• **Activity**
Output all of the data exactly as it appears, but leave out any pictures it contains.

Provided data Block Start

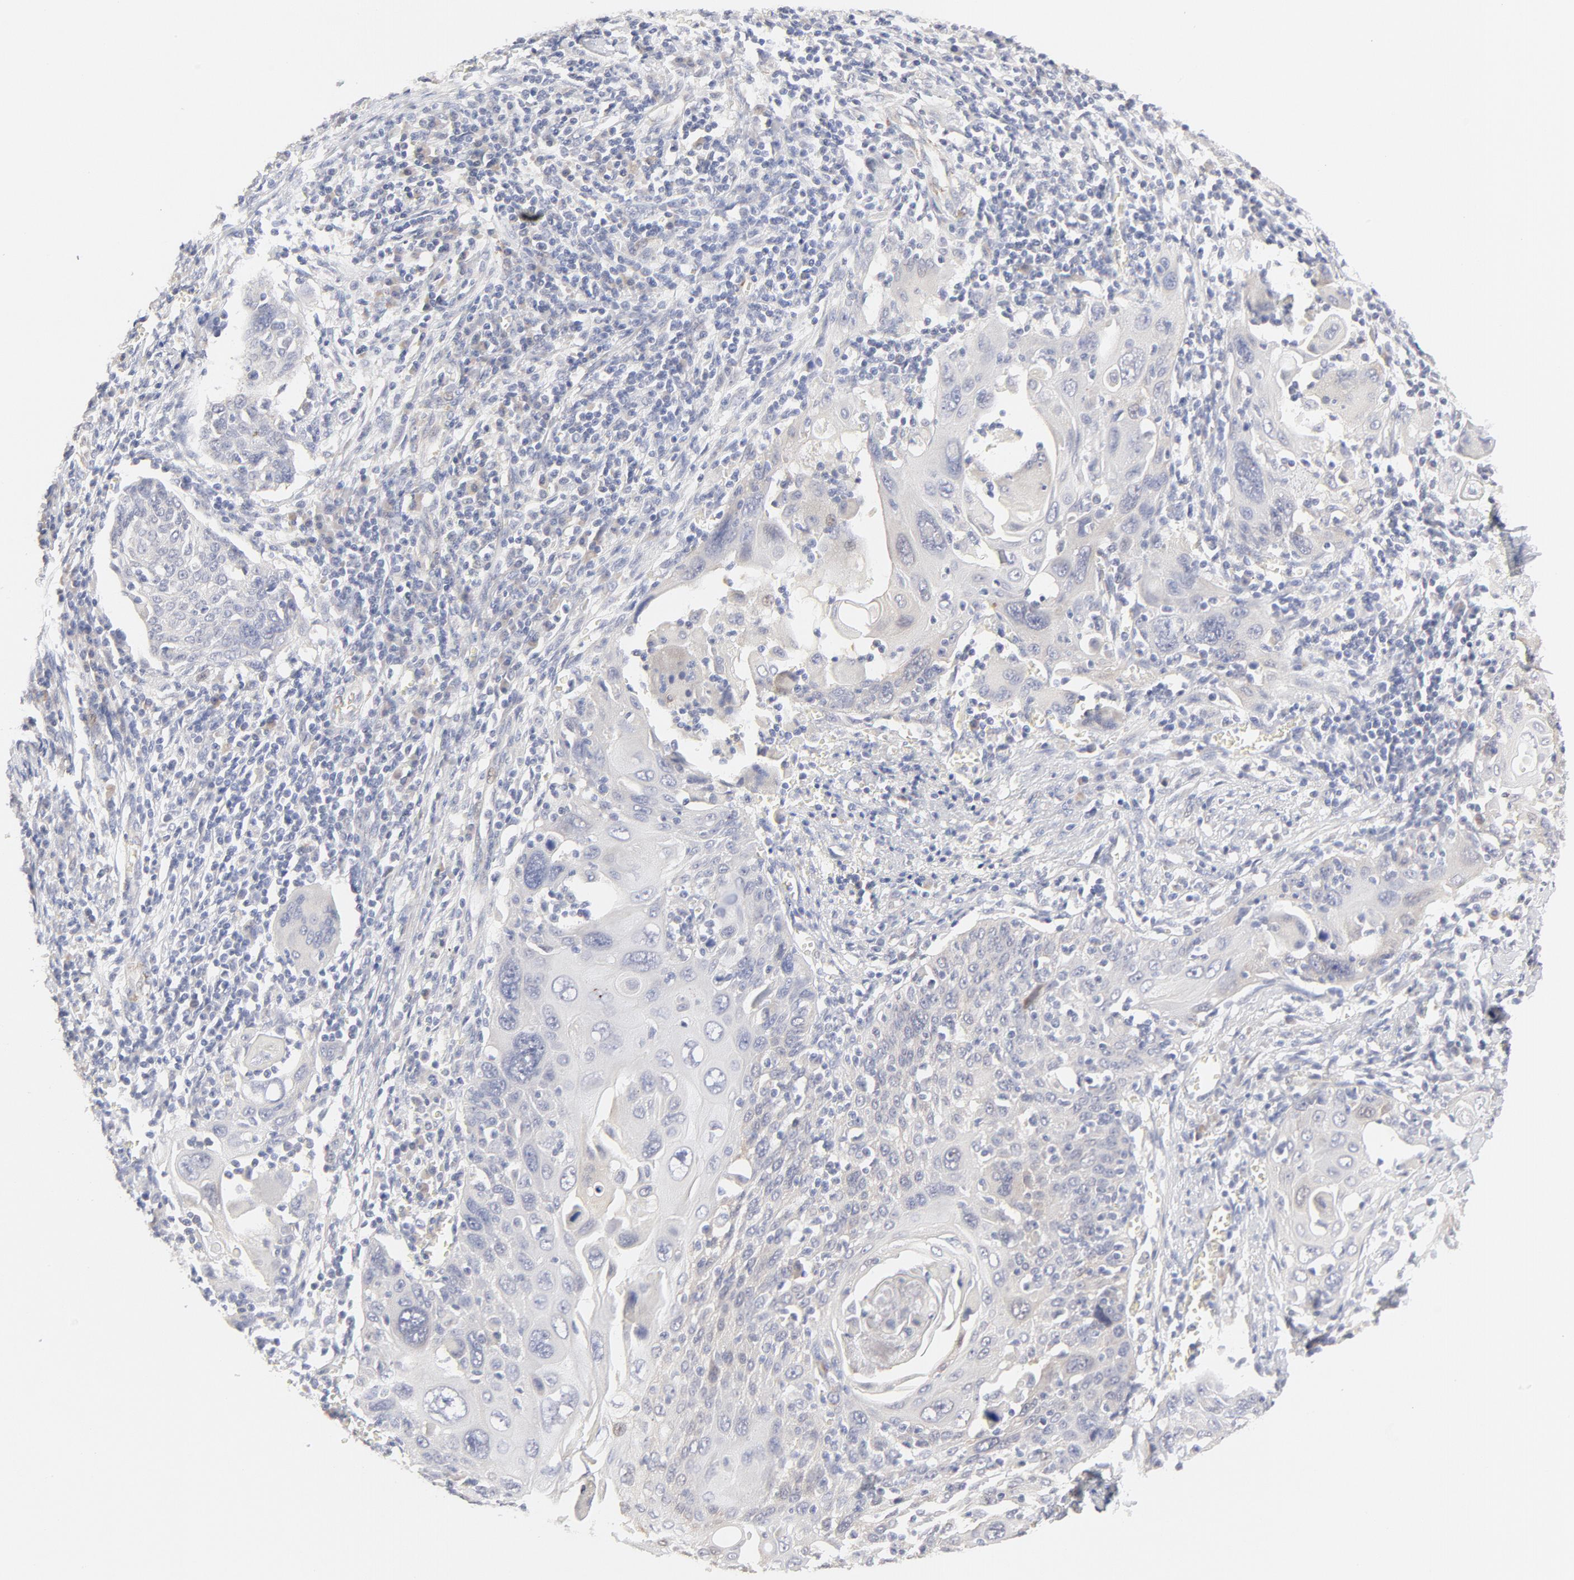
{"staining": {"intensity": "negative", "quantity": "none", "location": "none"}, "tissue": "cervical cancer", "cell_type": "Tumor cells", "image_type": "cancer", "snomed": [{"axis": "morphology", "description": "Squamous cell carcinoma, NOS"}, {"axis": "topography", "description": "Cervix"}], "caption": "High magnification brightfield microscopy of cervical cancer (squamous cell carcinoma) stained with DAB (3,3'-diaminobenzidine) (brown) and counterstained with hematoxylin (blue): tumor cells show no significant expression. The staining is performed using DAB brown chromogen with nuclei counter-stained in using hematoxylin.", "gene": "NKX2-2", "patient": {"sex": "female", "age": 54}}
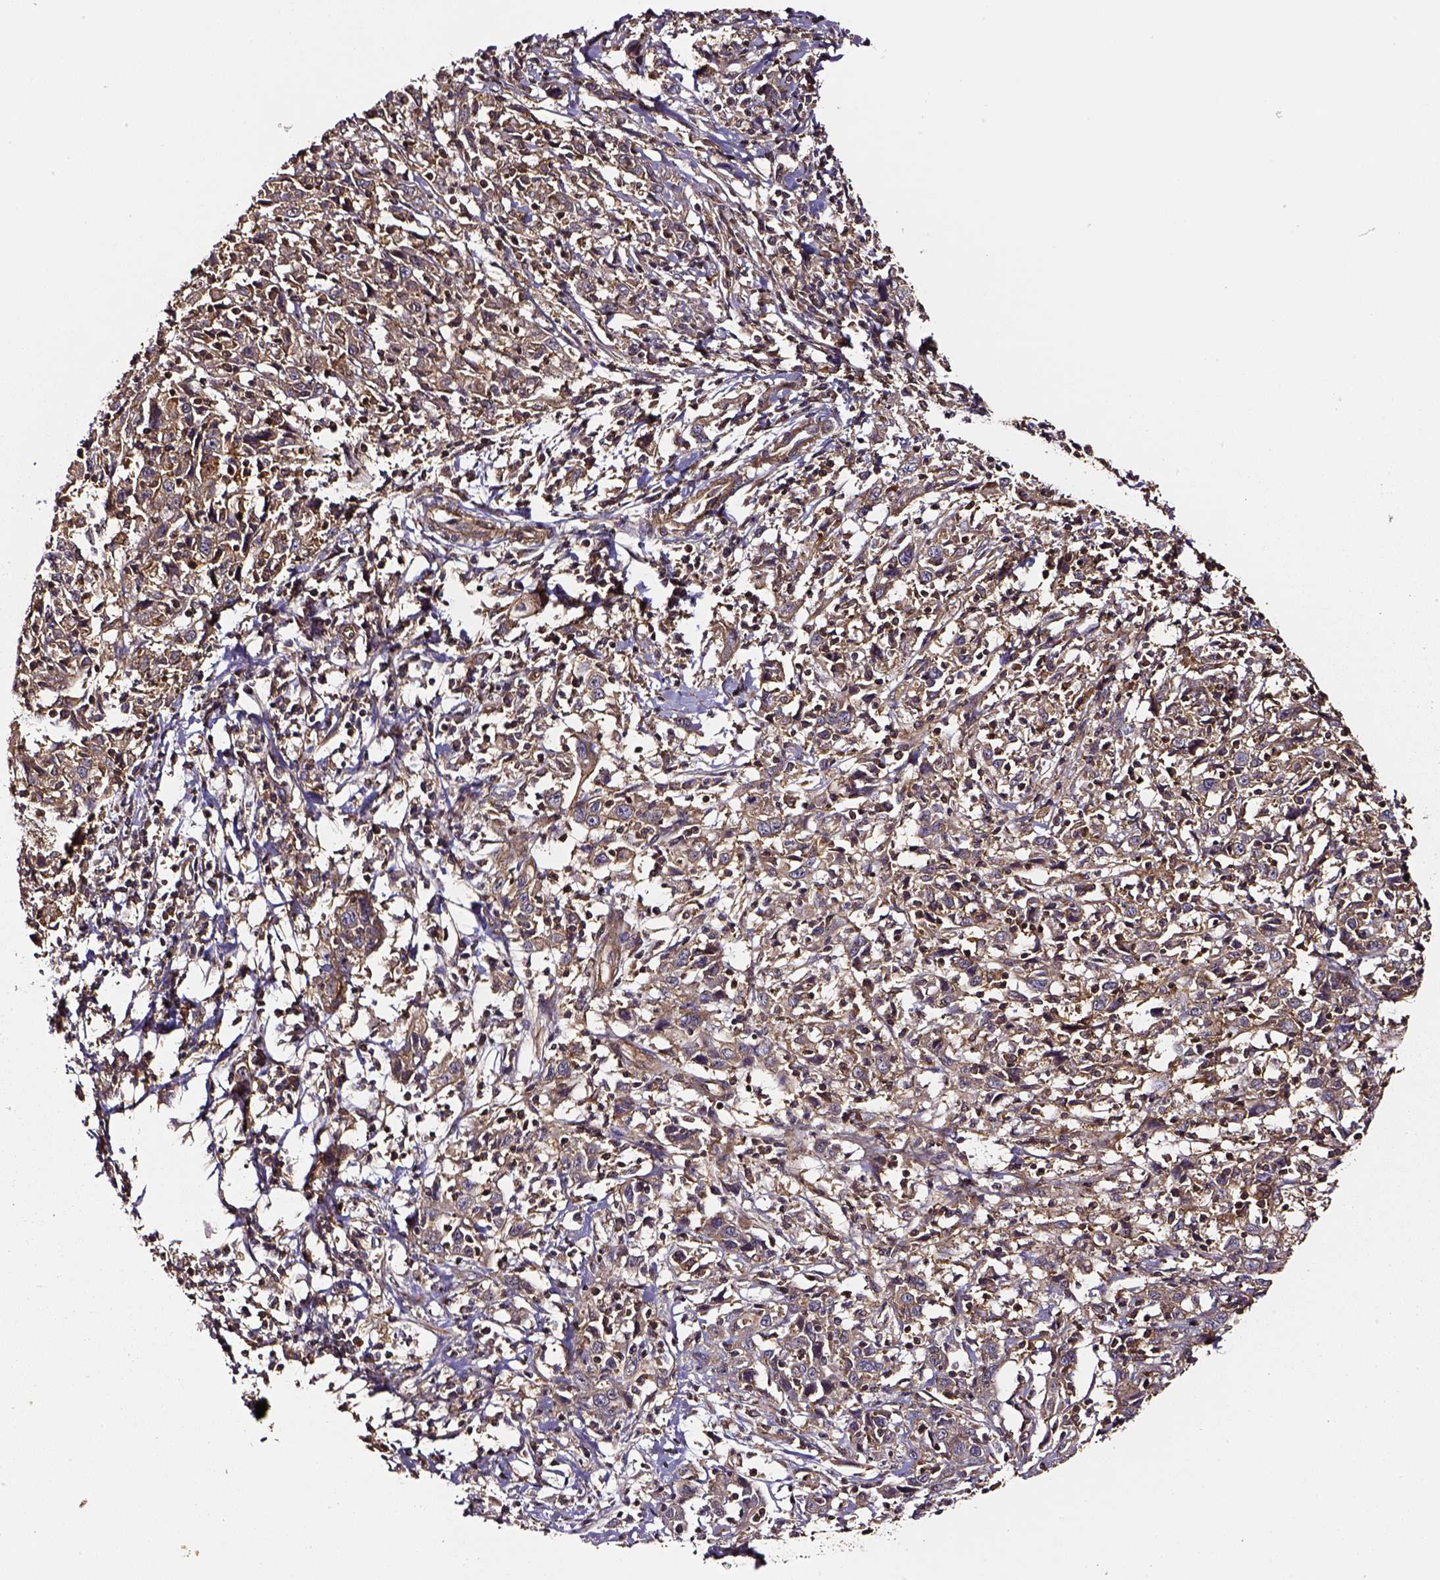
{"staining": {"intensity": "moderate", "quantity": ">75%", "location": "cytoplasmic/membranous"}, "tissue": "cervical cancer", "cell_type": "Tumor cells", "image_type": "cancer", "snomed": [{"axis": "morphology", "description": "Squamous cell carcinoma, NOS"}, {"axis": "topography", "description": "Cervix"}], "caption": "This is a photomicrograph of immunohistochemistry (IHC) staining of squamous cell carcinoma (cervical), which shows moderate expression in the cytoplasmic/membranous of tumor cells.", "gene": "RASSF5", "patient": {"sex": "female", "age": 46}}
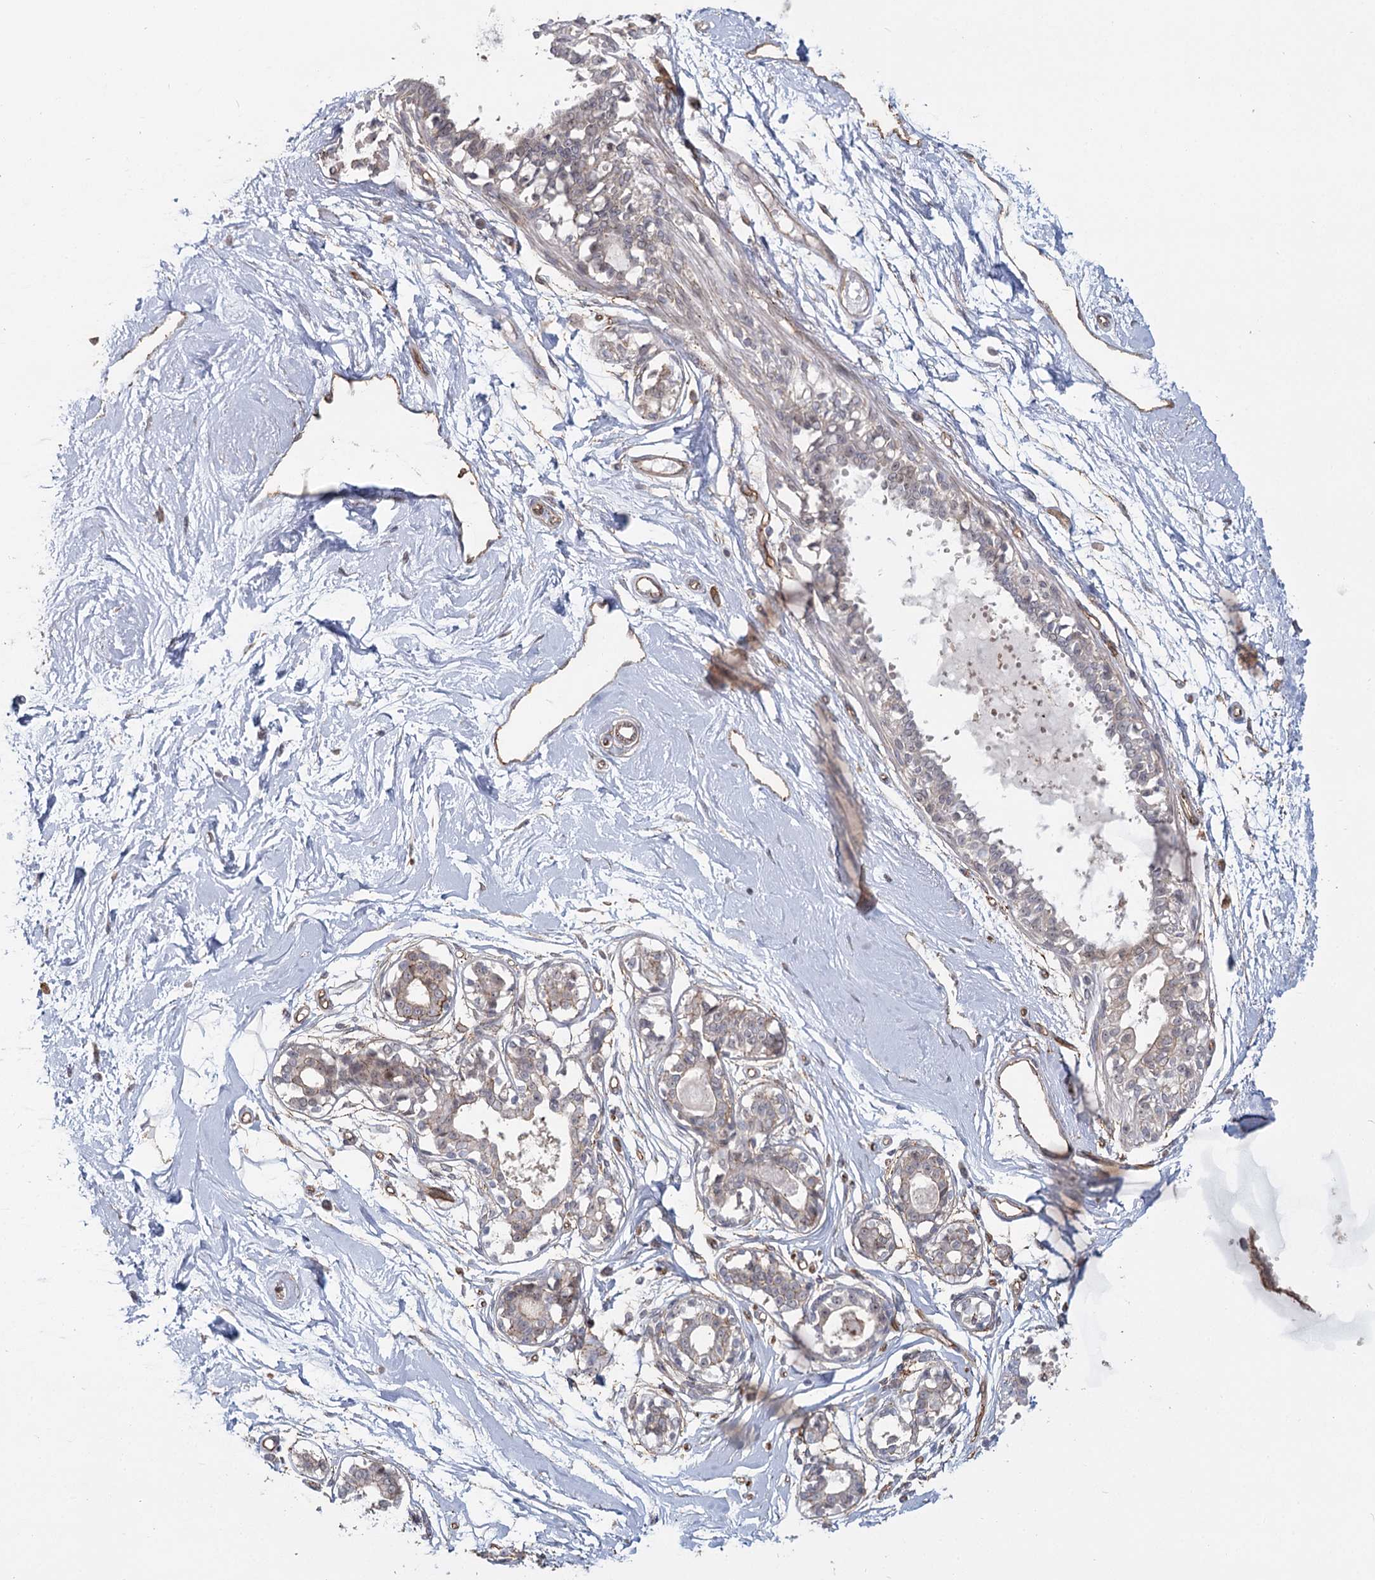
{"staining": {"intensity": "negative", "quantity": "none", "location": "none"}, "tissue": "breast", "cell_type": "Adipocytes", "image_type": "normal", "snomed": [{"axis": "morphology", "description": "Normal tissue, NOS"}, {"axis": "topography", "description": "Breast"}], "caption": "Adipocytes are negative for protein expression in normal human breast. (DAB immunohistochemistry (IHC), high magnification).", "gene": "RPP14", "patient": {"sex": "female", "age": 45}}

Provided data Block End

• **Reply to the task**
{"staining": {"intensity": "negative", "quantity": "none", "location": "none"}, "tissue": "cervical cancer", "cell_type": "Tumor cells", "image_type": "cancer", "snomed": [{"axis": "morphology", "description": "Squamous cell carcinoma, NOS"}, {"axis": "topography", "description": "Cervix"}], "caption": "High magnification brightfield microscopy of cervical cancer (squamous cell carcinoma) stained with DAB (3,3'-diaminobenzidine) (brown) and counterstained with hematoxylin (blue): tumor cells show no significant expression. The staining is performed using DAB brown chromogen with nuclei counter-stained in using hematoxylin.", "gene": "NKX2-2", "patient": {"sex": "female", "age": 54}}
{"staining": {"intensity": "moderate", "quantity": ">75%", "location": "cytoplasmic/membranous"}, "tissue": "cervical cancer", "cell_type": "Tumor cells", "image_type": "cancer", "snomed": [{"axis": "morphology", "description": "Squamous cell carcinoma, NOS"}, {"axis": "topography", "description": "Cervix"}], "caption": "This is a photomicrograph of immunohistochemistry (IHC) staining of squamous cell carcinoma (cervical), which shows moderate expression in the cytoplasmic/membranous of tumor cells.", "gene": "RASSF5", "patient": {"sex": "female", "age": 46}}
{"staining": {"intensity": "negative", "quantity": "none", "location": "none"}, "tissue": "breast", "cell_type": "Adipocytes", "image_type": "normal", "snomed": [{"axis": "morphology", "description": "Normal tissue, NOS"}, {"axis": "topography", "description": "Breast"}], "caption": "Adipocytes are negative for protein expression in normal human breast. (DAB immunohistochemistry (IHC), high magnification).", "gene": "RPP14", "patient": {"sex": "female", "age": 45}}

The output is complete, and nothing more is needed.